Another trend unfolding in Illinois is uneven growth between different job sectors, as white-collar sectors achieve better job growth while blue collar sectors have seen relative job stagnation.
For example, in September the state economy shed 1,000 Manufacturing sector jobs while adding 800 jobs in the Professional and Business Services sector. In this case, this one-month snapshot is reflective of the longer-term trend. During the course of the Great Recession, Illinois lost roughly 120,000 Manufacturing jobs and 90,000 Professional and Business Services jobs. Since the recession hit bottom nearly a decade ago, Illinois has added only 38,000 Manufacturing jobs while adding 186,000 Professional and Business Services jobs.
Another contrast is to look at Manufacturing jobs versus jobs in Leisure and Hospitality. Manufacturing has been surpassed by Leisure and Hospitality during the past decade for providing more jobs for the economy. This sector shift is driven to a national trend that has also been exacerbated by weakness in Illinois’ manufacturing jobs recovery.

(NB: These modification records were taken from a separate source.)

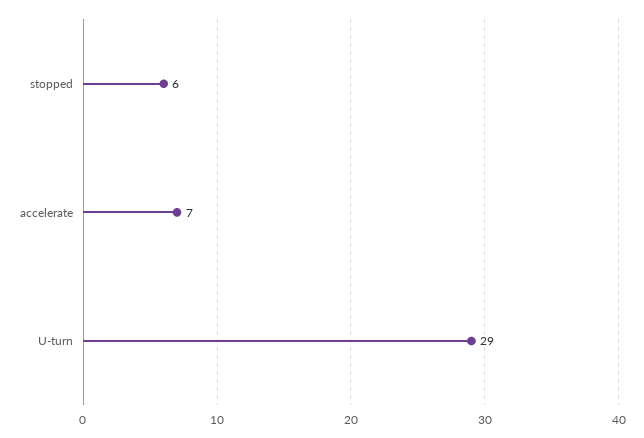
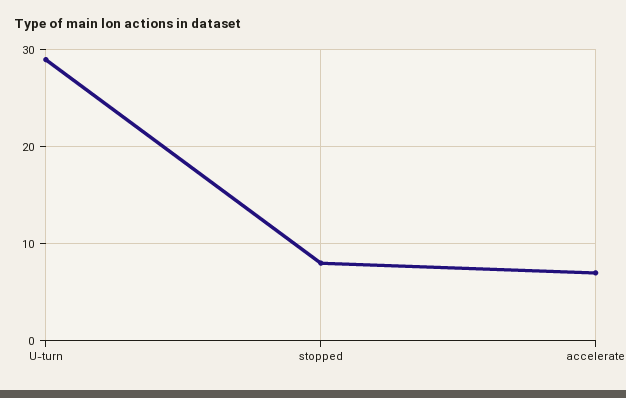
stopped: 6 -> 8

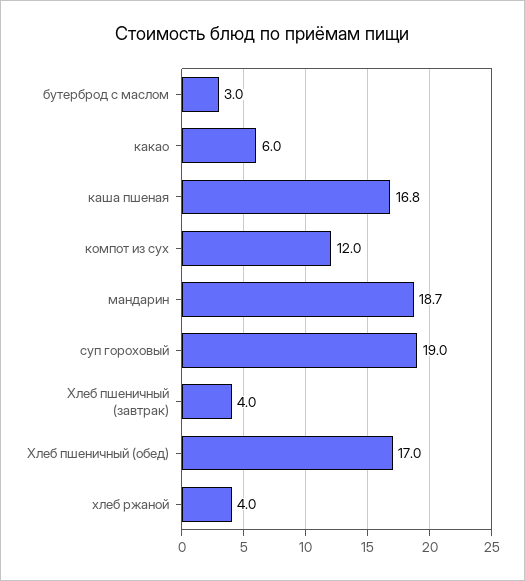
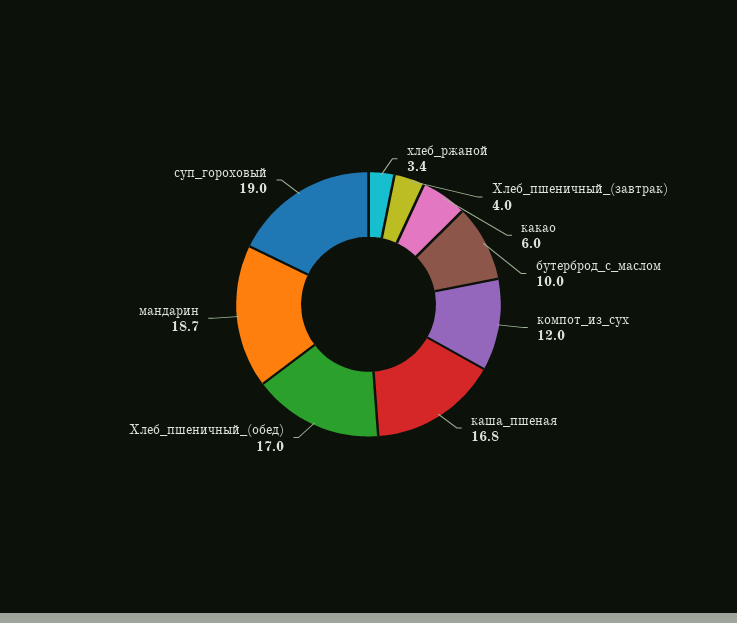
бутерброд с маслом: 3 -> 10
хлеб ржаной: 4 -> 3.4

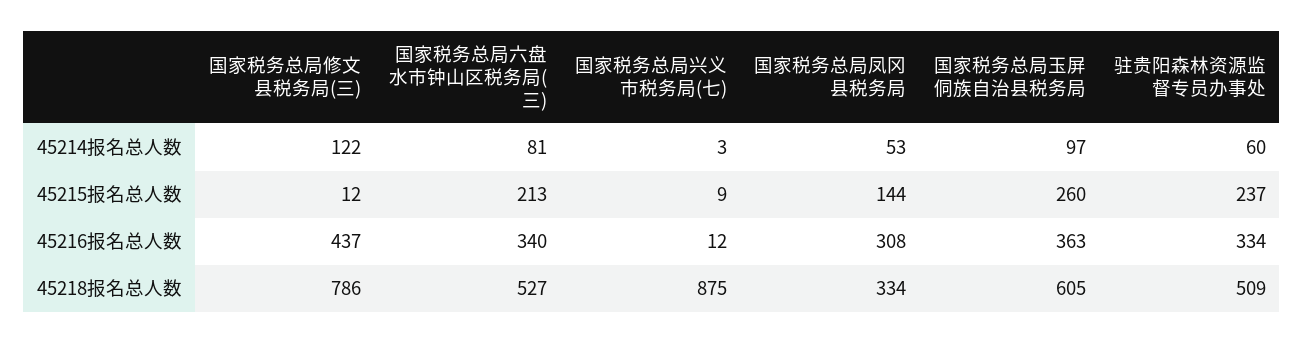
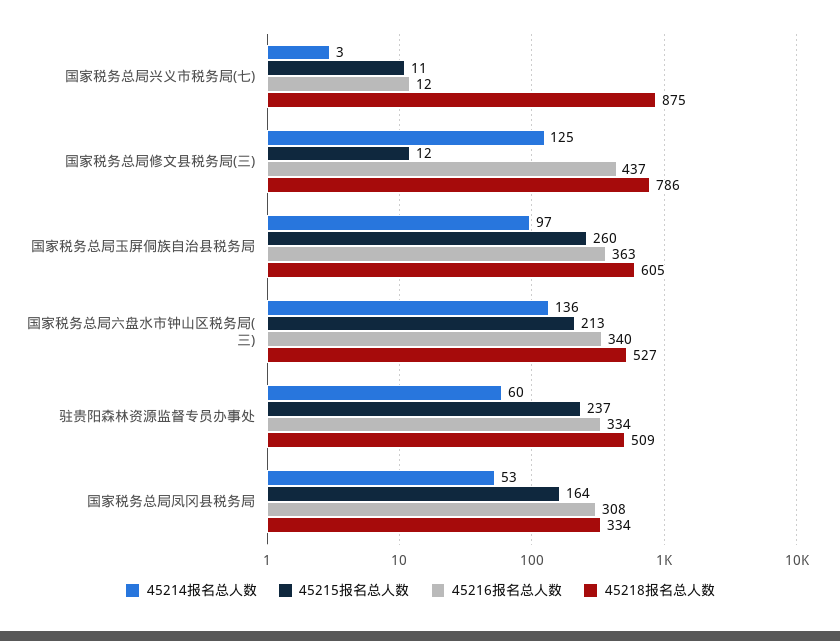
45214报名总人数, 国家税务总局修文县税务局(三): 122 -> 125
45214报名总人数, 国家税务总局六盘水市钟山区税务局(三): 81 -> 136
45215报名总人数, 国家税务总局兴义市税务局(七): 9 -> 11
45215报名总人数, 国家税务总局凤冈县税务局: 144 -> 164

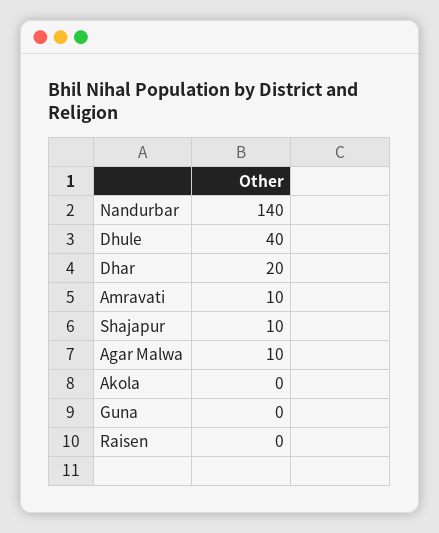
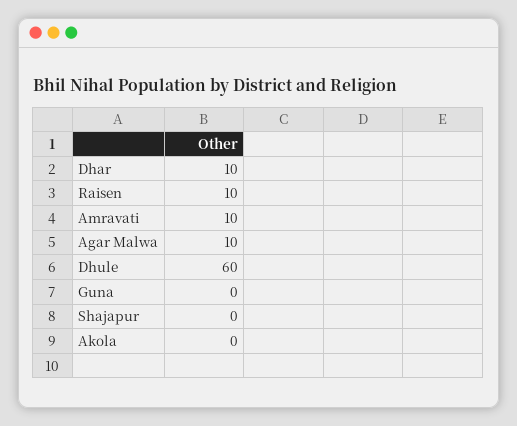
Nandurbar: 140 -> none
Dhule: 40 -> 60
Dhar: 20 -> 10
Shajapur: 10 -> 0
Raisen: 0 -> 10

This trend is playing out across the country as a greater proportion of people work in desk jobs while a smaller proportion work in factory jobs. However, Illinois’ trend is undoubtedly worse than normal for the region, as the state’s tax and regulatory policies can acutely hamper hiring in the industrial economy.
The trend is not Illinois’ friend on the jobs and growth front. There are pockets of strength in Illinois, in particular Chicago’s attractive and booming downtown. However, these pockets of strength need to be leveraged into an economy that allows for broader-based growth.
America’s global cities and urban cores have benefited from a strong period of secular growth in the age of globalization. That secular growth, particularly benefiting Chicago, has helped cover up some of Illinois’ stagnation in other areas. Illinois’ public finances, tax climate, and regulatory policies are a strong deterrent to the investment the state needs to achieve broad-based growth.
Rather than allowing this deterioration to continue, Illinois policy leaders should reverse another trend: that of passing into law more taxes and regulations that will stunt local hiring. The state’s tax and economic policies should be oriented towards more economic growth rather than less, so Illinoisans can see more job opportunities and earn success closer to home.